Afterword: On screen, Bull Durham's happy ending involves Kevin Costner's character, "Crash" Davis, getting the girl: Susan Sarandon's Annie Savoy. Off screen, the film's happy ending found Tim Robbins in a real-life romance with Sarandon. In 1995, Robbins directed his companion in the prison drama Dead Man Walking, a performance that won Sarandon a best actress Academy Award. They remained a couple until late 2009, a relationship that produced two children.

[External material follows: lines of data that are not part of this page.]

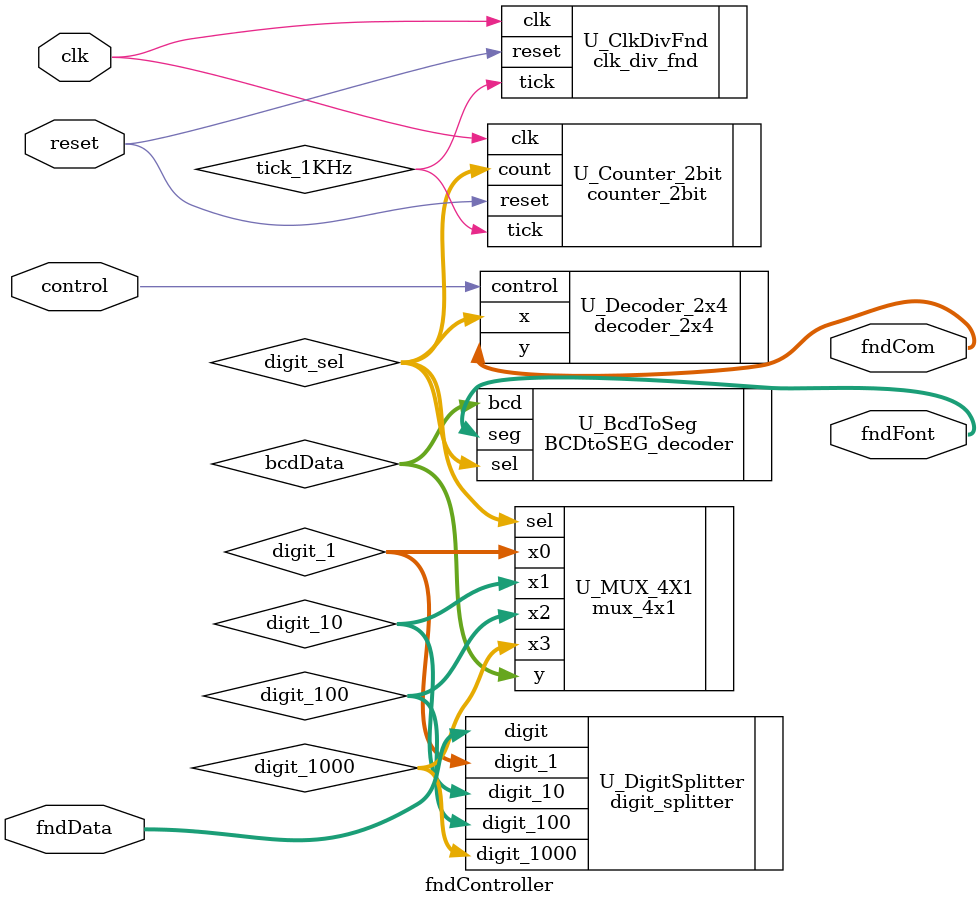
<source format=sv>
`timescale 1ns / 1ps

module periph_fnd (
    input  logic        PCLK,     // APB CLK
    input  logic        PRESET,   // APB asynchronous RESET
    // APB Interface Signals
    input  logic [31:0] PADDR,
    input  logic        PWRITE,
    input  logic        PSEL,
    input  logic        PENABLE,
    input  logic [31:0] PWDATA,
    output logic [31:0] PRDATA,
    output logic        PREADY,
    // Internal Signals
    output logic [3:0] fndCom,
    output logic [7:0] fndFont
);

    logic [31:0] fndData;
    logic control;
    logic clk_out;

    apb_slave_interface_fnd U_APB_SLAVE_INTERFACE(
        .*,
        .control(control),
        .fndData(fndData)
    );

    clock_gate U_CLOCK_GATE(
        .clk_in(PCLK),    
        .enable(control),    
        .clk_out(clk_out)
    );

    fndController U_FND( 
        .clk(clk_out), .reset(PRESET),
        .fndData(fndData),
        .control(control),
        .fndCom(fndCom),
        .fndFont(fndFont)
    );
endmodule 
     

module apb_slave_interface_fnd (
    input  logic        PCLK,     // APB CLK
    input  logic        PRESET,   // APB asynchronous RESET
    // APB Interface Signals
    input  logic [31:0] PADDR,
    input  logic        PWRITE,
    input  logic        PSEL,
    input  logic        PENABLE,
    input  logic [31:0] PWDATA,
    output logic [31:0] PRDATA,
    output logic        PREADY,
    // Internal Signals
    output logic        control,
    output logic [31:0] fndData 
);

    localparam START_ADDR = 4'h0;
    localparam FND_DATA_ADDR = 4'h4;

    logic [31:0] fndData_reg, start_reg; 

    assign fndData = fndData_reg;
    assign control = start_reg[0];

    always_ff @(posedge PCLK, posedge PRESET) begin
        if (PRESET) begin
            start_reg <= 0;
            fndData_reg <= 0;
        end else begin
            PREADY <= 1'b0; 

            if (PSEL && PENABLE && PWRITE) begin
                PREADY <= 1'b1;
                case (PADDR[3:0])
                    START_ADDR: start_reg <= PWDATA;
                    FND_DATA_ADDR : fndData_reg <= PWDATA;
                    default:  ;
                endcase
            end else if (PSEL && PENABLE && !PWRITE) begin
                PREADY <= 1'b1;
                case (PADDR[3:0])
                    START_ADDR: PRDATA <= start_reg;
                    FND_DATA_ADDR : PRDATA <= fndData_reg;
                    default:  PRDATA = 'x;
                endcase
            end
        end
    end
endmodule


module fndController ( 
    input clk, reset,
    input  [31:0] fndData,
    input  control,
    output [3:0] fndCom,
    output [7:0] fndFont
);

    wire [3:0] digit_1, digit_10, digit_100, digit_1000;
    wire [3:0] bcdData;
    wire [1:0] digit_sel;
    wire tick_1KHz;


    counter_2bit U_Counter_2bit (
        .clk  (clk),
        .reset(reset),
        .tick (tick_1KHz),
        .count(digit_sel)
    );

    clk_div_fnd U_ClkDivFnd (
        .clk  (clk),
        .reset(reset),
        .tick (tick_1KHz)
    );

    digit_splitter U_DigitSplitter (
        .digit(fndData),
        .digit_1   (digit_1),
        .digit_10  (digit_10),
        .digit_100 (digit_100),
        .digit_1000(digit_1000)
    );

    mux_4x1 U_MUX_4X1 (
        .sel(digit_sel),
        .x0(digit_1),
        .x1(digit_10),
        .x2(digit_100),
        .x3(digit_1000),
        .y(bcdData)
    );

    decoder_2x4 U_Decoder_2x4 (
        .x(digit_sel),
        .control(control),
        .y(fndCom)
    );

    BCDtoSEG_decoder U_BcdToSeg (
        .bcd(bcdData), .sel(digit_sel),
        .seg(fndFont)
    );

endmodule


</source>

    For Coster, his Bull Durham turn built upon the major acting breakthrough he'd made a year earlier playing T-Man Eliot Ness in Brian De Palma's The Untouchables. He championed the great American pastime for a second time in 1989's best picture nominee Field of Dreams, director Phil Alden Robinson's adaptation of Canadian author W.P. Kinsella's novel Shoeless Joe. Costner returned to the diamond as a pitcher in 1999's Sam Raimi sports drama, For Love of the Game, and his character is identified as an ex-baseball star in director Mike Binder's 2005 romantic comedy, The Upside of Anger. In common with his Bull Durham teammate Robbins, Costner stepped up to the directorial plate, knocking it out of the park with his debut feature, 1990's Dances With Wolves. The revisionist Western was nominated for 12 Oscars and won seven, including three that went to Costner personally: best picture, director and actor.

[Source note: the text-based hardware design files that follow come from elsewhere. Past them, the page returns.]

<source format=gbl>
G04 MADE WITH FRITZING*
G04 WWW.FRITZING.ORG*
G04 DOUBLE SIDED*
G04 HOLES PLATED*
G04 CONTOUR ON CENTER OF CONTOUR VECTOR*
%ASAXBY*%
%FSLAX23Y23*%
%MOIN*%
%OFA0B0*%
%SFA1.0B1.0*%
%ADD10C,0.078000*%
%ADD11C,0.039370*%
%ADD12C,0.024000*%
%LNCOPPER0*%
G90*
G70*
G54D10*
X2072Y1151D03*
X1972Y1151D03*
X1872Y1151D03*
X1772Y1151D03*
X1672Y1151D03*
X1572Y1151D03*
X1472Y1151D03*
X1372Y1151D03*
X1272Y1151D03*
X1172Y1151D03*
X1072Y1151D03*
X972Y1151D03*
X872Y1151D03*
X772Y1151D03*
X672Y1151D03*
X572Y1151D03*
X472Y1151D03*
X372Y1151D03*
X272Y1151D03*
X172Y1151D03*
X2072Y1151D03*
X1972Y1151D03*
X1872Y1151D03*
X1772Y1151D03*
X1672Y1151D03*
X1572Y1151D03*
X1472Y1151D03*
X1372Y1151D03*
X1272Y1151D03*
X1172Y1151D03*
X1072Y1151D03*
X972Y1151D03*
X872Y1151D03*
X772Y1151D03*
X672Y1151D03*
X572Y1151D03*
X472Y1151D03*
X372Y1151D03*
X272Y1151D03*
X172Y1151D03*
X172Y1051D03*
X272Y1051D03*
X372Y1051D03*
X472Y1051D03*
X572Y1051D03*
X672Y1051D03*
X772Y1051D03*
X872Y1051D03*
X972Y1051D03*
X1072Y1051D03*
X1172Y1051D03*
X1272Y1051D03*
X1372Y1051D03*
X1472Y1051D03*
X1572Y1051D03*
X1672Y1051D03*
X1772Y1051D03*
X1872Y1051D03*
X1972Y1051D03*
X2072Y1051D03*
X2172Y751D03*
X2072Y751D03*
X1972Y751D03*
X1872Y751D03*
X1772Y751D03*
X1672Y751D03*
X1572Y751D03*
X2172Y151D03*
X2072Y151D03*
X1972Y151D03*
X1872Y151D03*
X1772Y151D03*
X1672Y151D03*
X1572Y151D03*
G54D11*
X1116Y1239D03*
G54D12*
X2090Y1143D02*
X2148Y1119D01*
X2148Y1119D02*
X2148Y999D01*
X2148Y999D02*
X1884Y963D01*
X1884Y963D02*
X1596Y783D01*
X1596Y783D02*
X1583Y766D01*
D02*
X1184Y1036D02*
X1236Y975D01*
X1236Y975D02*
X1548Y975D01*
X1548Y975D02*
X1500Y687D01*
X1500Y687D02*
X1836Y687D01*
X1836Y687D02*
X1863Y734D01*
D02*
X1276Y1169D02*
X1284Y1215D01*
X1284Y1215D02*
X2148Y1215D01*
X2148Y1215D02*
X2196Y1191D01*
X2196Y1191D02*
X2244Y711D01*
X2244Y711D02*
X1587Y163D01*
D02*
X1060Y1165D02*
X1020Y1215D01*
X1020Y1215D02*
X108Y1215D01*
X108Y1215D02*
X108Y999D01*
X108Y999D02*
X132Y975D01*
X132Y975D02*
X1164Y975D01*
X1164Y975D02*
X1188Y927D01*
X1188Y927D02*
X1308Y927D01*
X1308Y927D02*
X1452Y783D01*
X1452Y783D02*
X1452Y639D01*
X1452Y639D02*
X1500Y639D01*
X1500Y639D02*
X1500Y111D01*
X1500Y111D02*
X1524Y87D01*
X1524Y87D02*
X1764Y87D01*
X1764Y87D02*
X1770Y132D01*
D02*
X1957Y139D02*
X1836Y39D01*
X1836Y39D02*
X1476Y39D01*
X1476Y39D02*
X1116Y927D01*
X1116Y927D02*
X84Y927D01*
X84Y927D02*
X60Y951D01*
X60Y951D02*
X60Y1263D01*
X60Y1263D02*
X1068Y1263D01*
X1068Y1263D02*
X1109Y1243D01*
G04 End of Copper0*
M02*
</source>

     In retrospect, it was the high point of his creative career. Subsequent performances in such big-budget films as 1991's Robin Hood: Prince of Thieves, Wyatt Earp (1994) and his second feature as director, The Postman (1997), earned him only Razzie Award wins. With a mixture of good work — Oliver Stone's 1991 blockbuster JFK , Clint Eastwood's A Perfect World (1993) and Costner's third (and final) feature as director Open Range (2003) — and some not so good to his credit, the actor embraced other interests. In common with Nicolas Cage, Costner now writes comic books. In 2015, he released the 784-page graphic novel The Explorers Guild: A Passage to Shambhala, a period adventure co-written with John Baird and illustrated by Rick Ross. A movie adaptation is a very real possibility. Kevin Costner turns 61 today (January 18).